Bottom line: I can't disable the first one without a second one installed (I'm assuming) and the computer won't start up unless there's only the one in there. The S3 isn't actually a card; I can't just replace it. Though the control panel tells me I can disable it, I don't think I want to because then how will it put anything up on the screen?
What sorts of factors determine whether or not a video card works, on my machine or any? Is there any component I'm ignoring?
I can't do that unless I'm absolutely sure that it will work. My mother earns a living using Microsoft Word, and as much as I think it would work, I'm not inclined nor allowed to do so. We can't be sure there's any way to restore our old settings if we can't see anything using the new card. If that were to happen ...We'd be screwed.
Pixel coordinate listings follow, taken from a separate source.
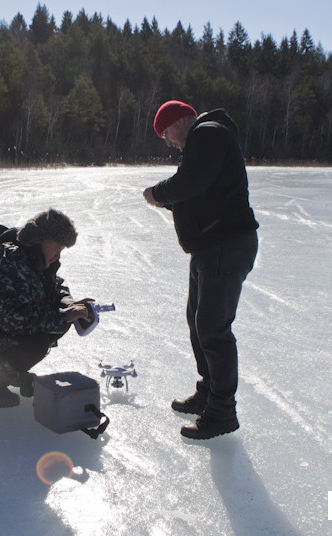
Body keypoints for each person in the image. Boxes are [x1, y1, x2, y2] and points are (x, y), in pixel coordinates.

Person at [143, 100, 259, 440]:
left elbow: (190, 183)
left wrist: (157, 194)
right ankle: (209, 392)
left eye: (166, 132)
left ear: (180, 122)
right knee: (198, 319)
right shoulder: (205, 142)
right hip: (211, 246)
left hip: (226, 244)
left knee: (213, 327)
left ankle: (222, 412)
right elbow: (199, 192)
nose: (167, 141)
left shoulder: (208, 134)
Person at [0, 209, 93, 408]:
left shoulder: (34, 259)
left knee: (57, 322)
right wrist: (62, 316)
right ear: (39, 240)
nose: (58, 256)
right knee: (37, 340)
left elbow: (55, 286)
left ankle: (11, 373)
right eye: (57, 247)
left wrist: (68, 303)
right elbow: (16, 321)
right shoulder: (7, 265)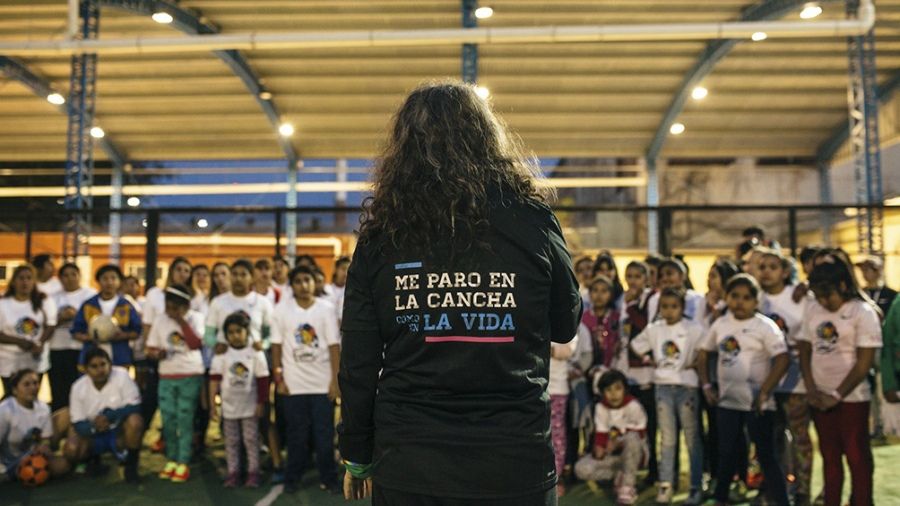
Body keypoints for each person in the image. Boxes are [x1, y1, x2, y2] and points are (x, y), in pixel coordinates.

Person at [337, 81, 582, 505]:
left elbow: (358, 362)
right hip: (514, 461)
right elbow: (565, 324)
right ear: (487, 139)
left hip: (410, 461)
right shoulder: (533, 221)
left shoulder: (381, 236)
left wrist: (357, 455)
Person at [698, 274, 790, 506]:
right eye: (735, 296)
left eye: (746, 298)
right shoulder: (720, 324)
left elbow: (782, 359)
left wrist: (766, 391)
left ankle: (780, 499)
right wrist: (707, 385)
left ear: (756, 301)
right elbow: (703, 353)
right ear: (727, 297)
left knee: (766, 454)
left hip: (758, 404)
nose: (740, 302)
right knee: (726, 452)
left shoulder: (765, 326)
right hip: (728, 402)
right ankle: (721, 497)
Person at [797, 257, 882, 506]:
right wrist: (812, 388)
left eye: (828, 295)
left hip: (852, 398)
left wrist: (836, 394)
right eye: (819, 295)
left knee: (857, 457)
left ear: (844, 286)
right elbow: (805, 349)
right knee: (830, 457)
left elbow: (863, 364)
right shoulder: (812, 308)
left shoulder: (862, 312)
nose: (823, 302)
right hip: (819, 397)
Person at [204, 259, 280, 480]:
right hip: (227, 364)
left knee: (260, 416)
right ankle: (235, 468)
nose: (238, 278)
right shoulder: (219, 302)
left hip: (254, 366)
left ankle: (262, 464)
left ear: (251, 277)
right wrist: (214, 344)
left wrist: (263, 345)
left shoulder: (263, 302)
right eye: (234, 274)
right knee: (231, 425)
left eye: (242, 274)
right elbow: (208, 334)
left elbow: (269, 334)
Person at [271, 265, 341, 494]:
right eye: (298, 281)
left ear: (315, 282)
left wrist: (335, 381)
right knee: (296, 437)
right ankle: (293, 478)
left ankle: (329, 478)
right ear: (291, 286)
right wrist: (279, 378)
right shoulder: (281, 310)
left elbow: (333, 347)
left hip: (322, 386)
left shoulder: (326, 309)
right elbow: (276, 347)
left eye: (307, 280)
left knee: (325, 436)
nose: (304, 285)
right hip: (294, 386)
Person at [630, 287, 704, 505]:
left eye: (674, 306)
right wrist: (650, 361)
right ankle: (666, 484)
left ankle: (695, 486)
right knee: (667, 439)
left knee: (692, 438)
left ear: (682, 307)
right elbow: (636, 347)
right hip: (662, 387)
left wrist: (696, 362)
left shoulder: (693, 328)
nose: (669, 311)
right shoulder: (654, 329)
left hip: (687, 387)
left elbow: (706, 350)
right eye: (665, 306)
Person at [758, 249, 812, 505]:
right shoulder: (754, 298)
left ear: (784, 271)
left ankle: (802, 490)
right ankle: (773, 488)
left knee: (800, 438)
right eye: (762, 266)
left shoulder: (798, 296)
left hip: (795, 380)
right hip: (764, 381)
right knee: (770, 440)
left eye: (772, 266)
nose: (766, 271)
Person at [145, 285, 205, 483]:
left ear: (185, 305)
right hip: (167, 375)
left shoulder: (196, 317)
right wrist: (156, 354)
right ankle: (171, 458)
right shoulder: (160, 319)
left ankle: (183, 461)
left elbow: (196, 344)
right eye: (168, 306)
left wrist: (181, 321)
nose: (169, 311)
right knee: (168, 419)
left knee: (185, 418)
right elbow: (150, 348)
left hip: (190, 374)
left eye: (174, 307)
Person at [64, 347, 143, 483]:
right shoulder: (78, 387)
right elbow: (77, 423)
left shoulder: (122, 376)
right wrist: (94, 426)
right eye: (94, 366)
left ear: (110, 365)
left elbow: (136, 405)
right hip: (92, 435)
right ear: (85, 369)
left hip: (118, 432)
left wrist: (110, 416)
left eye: (103, 364)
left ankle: (131, 464)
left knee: (135, 421)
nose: (100, 370)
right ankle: (90, 460)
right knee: (72, 449)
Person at [209, 312, 270, 488]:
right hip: (229, 409)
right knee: (231, 441)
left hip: (250, 407)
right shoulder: (221, 355)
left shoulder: (255, 354)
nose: (235, 335)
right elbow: (213, 382)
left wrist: (261, 403)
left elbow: (263, 380)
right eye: (231, 332)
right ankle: (233, 472)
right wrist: (213, 405)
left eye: (239, 331)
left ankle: (253, 472)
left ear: (247, 331)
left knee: (251, 440)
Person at [573, 369, 646, 505]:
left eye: (618, 388)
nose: (613, 394)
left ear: (625, 389)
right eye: (608, 390)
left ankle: (627, 486)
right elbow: (601, 434)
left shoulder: (633, 405)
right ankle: (619, 475)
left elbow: (639, 434)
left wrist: (617, 443)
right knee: (581, 469)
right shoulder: (601, 407)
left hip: (633, 455)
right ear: (602, 392)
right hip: (612, 456)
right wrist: (598, 450)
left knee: (632, 438)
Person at [0, 369, 69, 481]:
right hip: (5, 463)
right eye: (26, 384)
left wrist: (44, 446)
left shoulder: (44, 408)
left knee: (62, 466)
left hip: (30, 458)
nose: (33, 388)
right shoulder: (4, 411)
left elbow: (45, 439)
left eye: (35, 383)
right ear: (15, 390)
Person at [0, 265, 57, 395]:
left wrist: (39, 343)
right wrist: (19, 342)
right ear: (13, 282)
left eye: (29, 278)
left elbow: (50, 325)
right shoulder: (3, 304)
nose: (25, 282)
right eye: (21, 278)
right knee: (11, 396)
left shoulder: (44, 301)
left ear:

I need to know why the thing won't boot if a new card is in there. If it's because the monitor is still attempting to read from the first card, that method would work (in theory). If it's anything else, the entire computer is rendered useless.
I do have an extra monitor on hand, if that helps in any way.
The method I outlined is safe; if there is a problem (although I doubt there will be unless there is a problem with the board) you can always remove the battery and clear the CMOS, defaulting to the S3 and saving your system.
Read this if you're curious, skip to the bottom for the short answer.
The CMOS is the settings stored in the BIOS.
Basically, the BIOS is a ROM with a small program on it that boots your PC (what you see when you first switch on your PC - Phoenix Tech. etc...)
The CMOS data is the data that you see when you press F2/Del to 'enter setup'. When you clear the CMOS data, it doesn't remove the program, it removes the custom settings for the BIOS. When you switch back on, the settings will be default (underclocked etc...). It takes less than a minute to restore the settings, it's very simple.
So in short, no, clearing the CMOS data won't affect your hard disk or data at all.
If I am allowed to try it, I will. My dad is still waiting for another reply from Computer Geeks (Who should've sent us information before sending another card, but that's another story :roll: .)
As far as I can tell, that sounds like the answer.